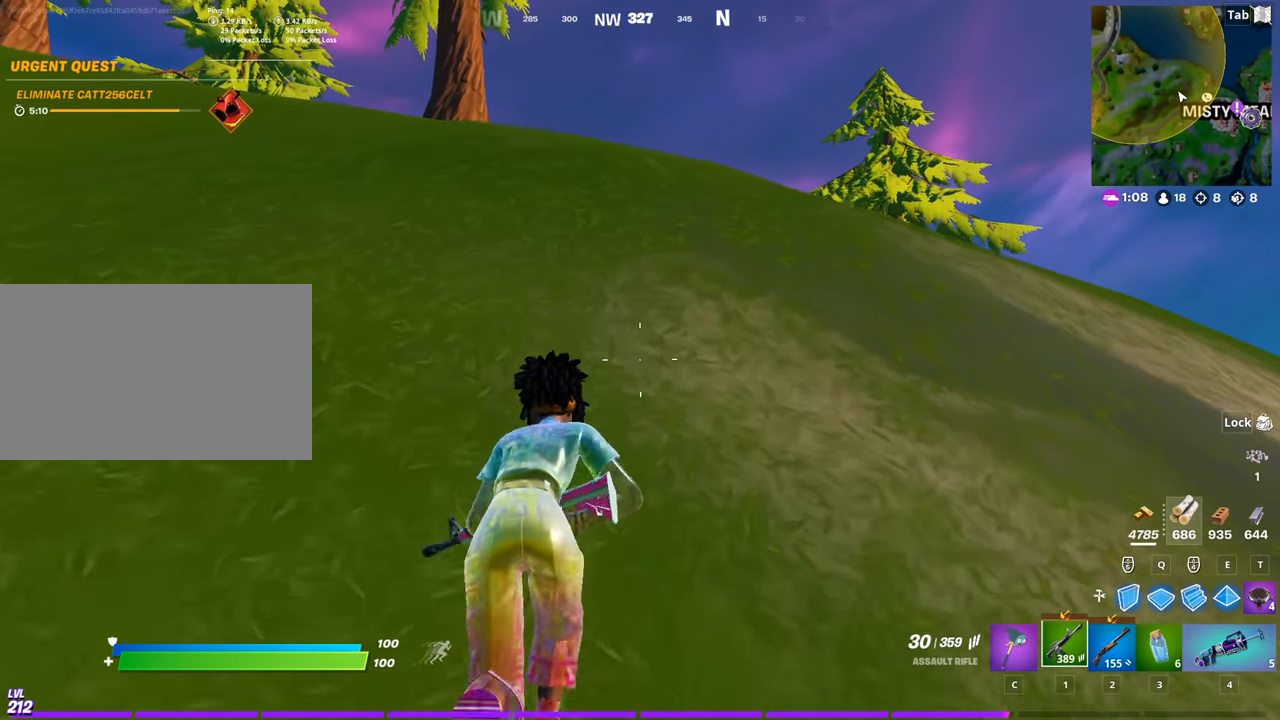
{"keys": [], "mouse": [], "mouse_move": "still", "events": []}
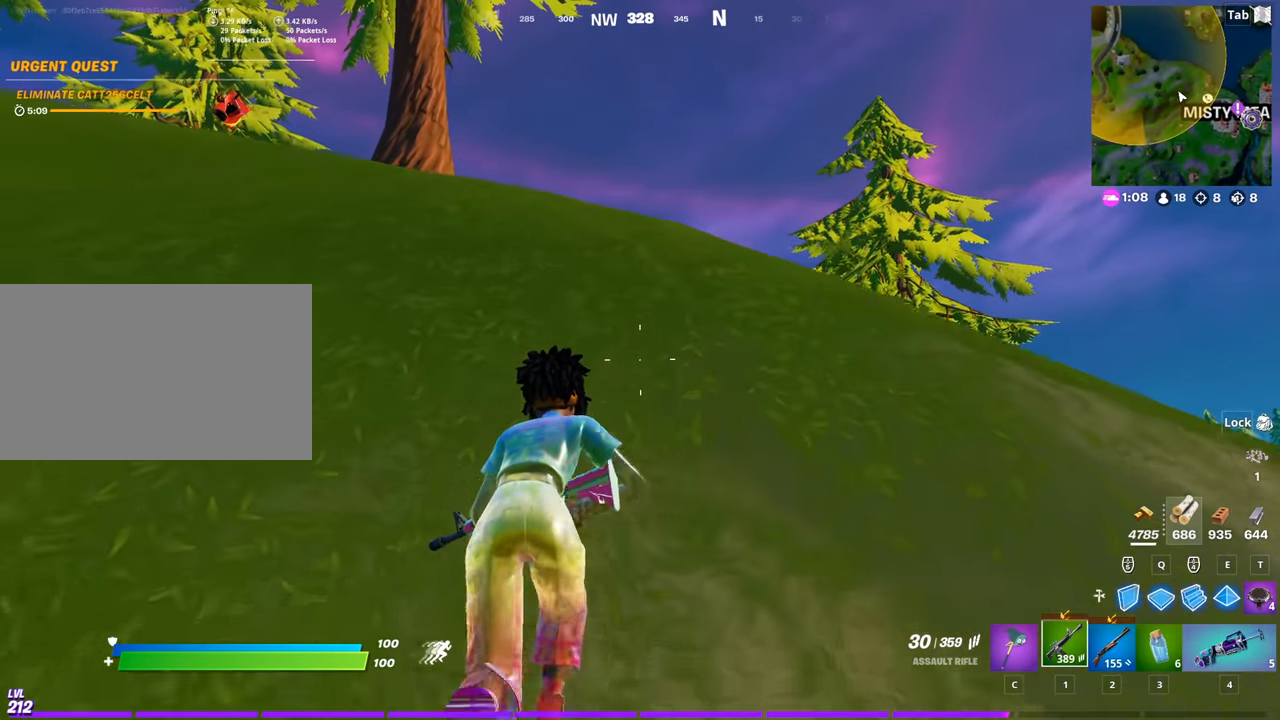
{"keys": ["w"], "mouse": [], "mouse_move": "still", "events": [[434, "w", "down"]]}
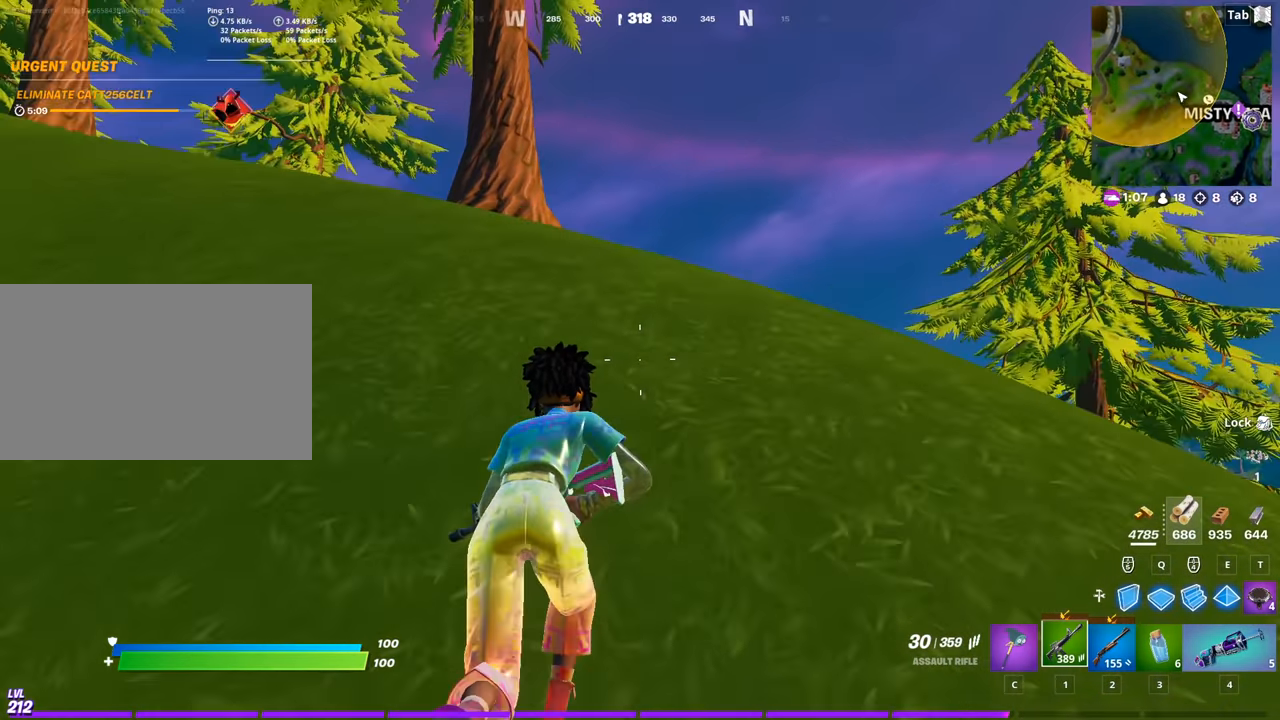
{"keys": ["w"], "mouse": [], "mouse_move": "still", "events": []}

________________________

EXERCISE DIRECTIONS: Every line of the listing above is to be repeated exactly, with its pictures left out.

RESPONSE BELOW:
{"keys": [], "mouse": [], "mouse_move": "still", "events": []}
{"keys": ["w"], "mouse": [], "mouse_move": "still", "events": [[434, "w", "down"]]}
{"keys": ["w"], "mouse": [], "mouse_move": "still", "events": []}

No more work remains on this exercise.